Text extracted from each page
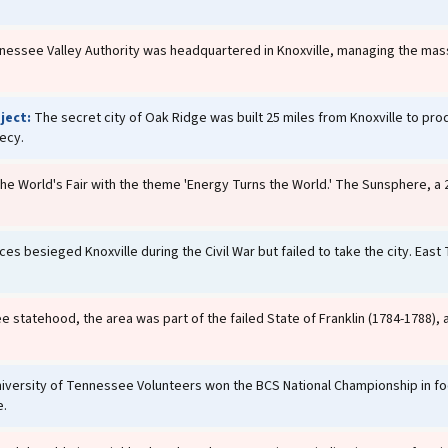
essee Valley Authority was headquartered in Knoxville, managing the mas
ject:
The secret city of Oak Ridge was built 25 miles from Knoxville to pr
recy.
he World's Fair with the theme 'Energy Turns the World.' The Sunsphere, a
s besieged Knoxville during the Civil War but failed to take the city. East
statehood, the area was part of the failed State of Franklin (1784-1788),
iversity of Tennessee Volunteers won the BCS National Championship in fo
e.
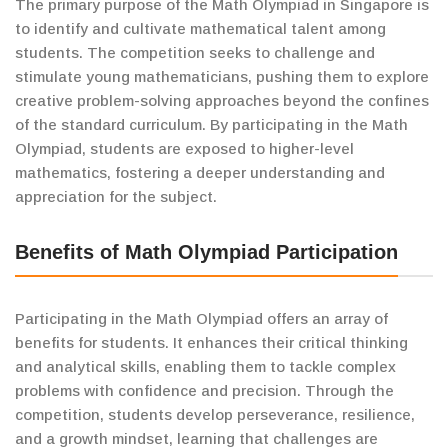
The primary purpose of the Math Olympiad in Singapore is
to identify and cultivate mathematical talent among
students. The competition seeks to challenge and
stimulate young mathematicians, pushing them to explore
creative problem-solving approaches beyond the confines
of the standard curriculum. By participating in the Math
Olympiad, students are exposed to higher-level
mathematics, fostering a deeper understanding and
appreciation for the subject.
Benefits of Math Olympiad Participation
Participating in the Math Olympiad offers an array of
benefits for students. It enhances their critical thinking
and analytical skills, enabling them to tackle complex
problems with confidence and precision. Through the
competition, students develop perseverance, resilience,
and a growth mindset, learning that challenges are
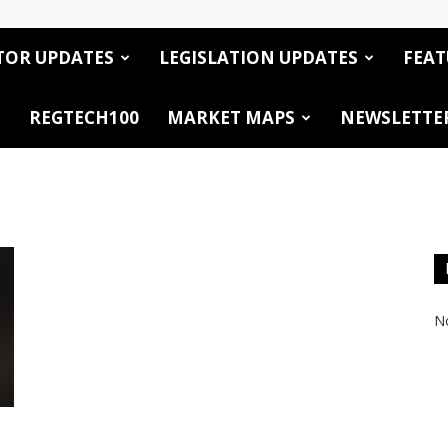
TOR UPDATES
LEGISLATION UPDATES
FEAT
REGTECH100
MARKET MAPS
NEWSLETTE
No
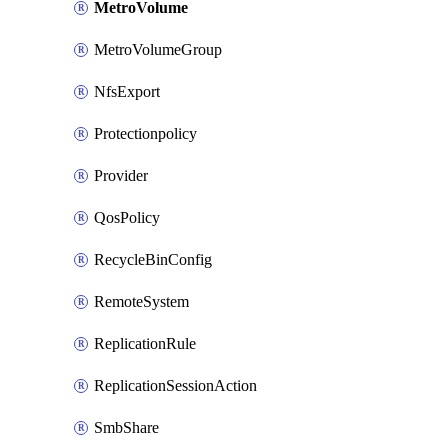
MetroVolume
MetroVolumeGroup
NfsExport
Protectionpolicy
Provider
QosPolicy
RecycleBinConfig
RemoteSystem
ReplicationRule
ReplicationSessionAction
SmbShare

- [What to work on]: Convert every line of text in the listing above into one numbered list, skipping any blank lines. Leave the pictures out of your answer.

- [The completed task]:
1. essee Valley Authority was headquartered in Knoxville, managing the mas
2. ject:
3. The secret city of Oak Ridge was built 25 miles from Knoxville to pr
4. recy.
5. he World's Fair with the theme 'Energy Turns the World.' The Sunsphere, a
6. s besieged Knoxville during the Civil War but failed to take the city. East
7. statehood, the area was part of the failed State of Franklin (1784-1788),
8. iversity of Tennessee Volunteers won the BCS National Championship in fo
9. e.
10. The primary purpose of the Math Olympiad in Singapore is
11. to identify and cultivate mathematical talent among
12. students. The competition seeks to challenge and
13. stimulate young mathematicians, pushing them to explore
14. creative problem-solving approaches beyond the confines
15. of the standard curriculum. By participating in the Math
16. Olympiad, students are exposed to higher-level
17. mathematics, fostering a deeper understanding and
18. appreciation for the subject.
19. Benefits of Math Olympiad Participation
20. Participating in the Math Olympiad offers an array of
21. benefits for students. It enhances their critical thinking
22. and analytical skills, enabling them to tackle complex
23. problems with confidence and precision. Through the
24. competition, students develop perseverance, resilience,
25. and a growth mindset, learning that challenges are
26. TOR UPDATES
27. LEGISLATION UPDATES
28. FEAT
29. REGTECH100
30. MARKET MAPS
31. NEWSLETTE
32. No
33. MetroVolume
34. MetroVolumeGroup
35. NfsExport
36. Protectionpolicy
37. Provider
38. QosPolicy
39. RecycleBinConfig
40. RemoteSystem
41. ReplicationRule
42. ReplicationSessionAction
43. SmbShare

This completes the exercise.